## GIVEN EXERCISE 1
Pull out each line of the entries below that contains the string "country", matching case exactly.

## DOCUMENT SECTION
----------------------------------------
Stone, one of the first certified master sommeliers ever (achieved through a grueling and competitive process that has a success rate of less than 10 percent), has a vaulted presence in the global wine community. Some liken him to Yoda, the all-knowing Jedi; others call him the Mac Daddy. When it comes to his discerning taste and encyclopedia knowledge, it’s clear he’s in a class of his own.
So it’s no surprise that sommeliers far and wide were clamoring for a taste of his seven initial offerings, two Chardonnays and five Pinots, from his vineyards in the Eola-Amity Hills in Oregon’s Willamette Valley. With quality trumping all else, there are only 1,400 cases in total, some with less than 40. (For some perspective, Screaming Eagle makes about 800 per year; Sin Qua Non, 3,500; and Caymus, 58,000.)
Which is why it was a big coup that Naples, even with our firm footing in the wine world, got any allocation at all. When the distributor who arranged the deal, Sophia Crawford, popped the corks one afternoon for local somms to sip and swish—and sign on to carry them—the wine sold itself, earning praise all around. “This definitely isn’t cougar juice,” said one sommelier, after tasting the AVNI Chardonnay, the most reasonably priced (likely starting at retail around $75), eliciting a chorus of laughs; the American market, even the high-end segment, has bottles saturated with residual sugar, something Stone has avoided entirely. Stone’s preference is more in-sync with Burgundian winemakers a continent away than with those in Napa a state to the south. In fact, Stone worked with winemaker Dominique Lafron from that hallowed French region to get those intensely bold, spice-forward Pinots. (Other collaborators are co-founder David Honig and winemaker Thomas Savre.)
----------------------------------------
## MATERIAL FOR THIS EXERCISE
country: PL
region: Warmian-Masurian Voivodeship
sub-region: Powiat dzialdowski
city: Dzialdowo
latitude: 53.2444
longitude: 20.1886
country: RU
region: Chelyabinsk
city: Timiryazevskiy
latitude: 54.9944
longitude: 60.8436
----------------------------------------
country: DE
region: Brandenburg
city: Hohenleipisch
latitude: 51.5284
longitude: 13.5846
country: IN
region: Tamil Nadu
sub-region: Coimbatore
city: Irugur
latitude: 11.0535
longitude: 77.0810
----------------------------------------
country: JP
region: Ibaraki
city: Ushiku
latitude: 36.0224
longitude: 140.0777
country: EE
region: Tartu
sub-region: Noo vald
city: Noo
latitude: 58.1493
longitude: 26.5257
----------------------------------------
## GIVEN EXERCISE 2
Write the next part of the passage above about Stone's Oregon wines, picking up after its final sentence.

## OUTPUT 1
country: PL
country: RU
country: DE
country: IN
country: JP
country: EE

## OUTPUT 2
The wines have started to arrive, and more will come soon; all are being sold just by the bottle. They’re pricey, as is to be expected from any boutique production—but for a highly coveted taste of a soon-to-be cult classic, it’s worth it.
Lingua Franca wines are already available or will soon be at the following local establishments: A Nichols Worth of Wine, Bay Colony Country Club, Bleu Provence, Fiddler’s Creek, Grey Oaks Country Club, Jimmy P’s Charred, Sea Salt, The Continental and Veranda E.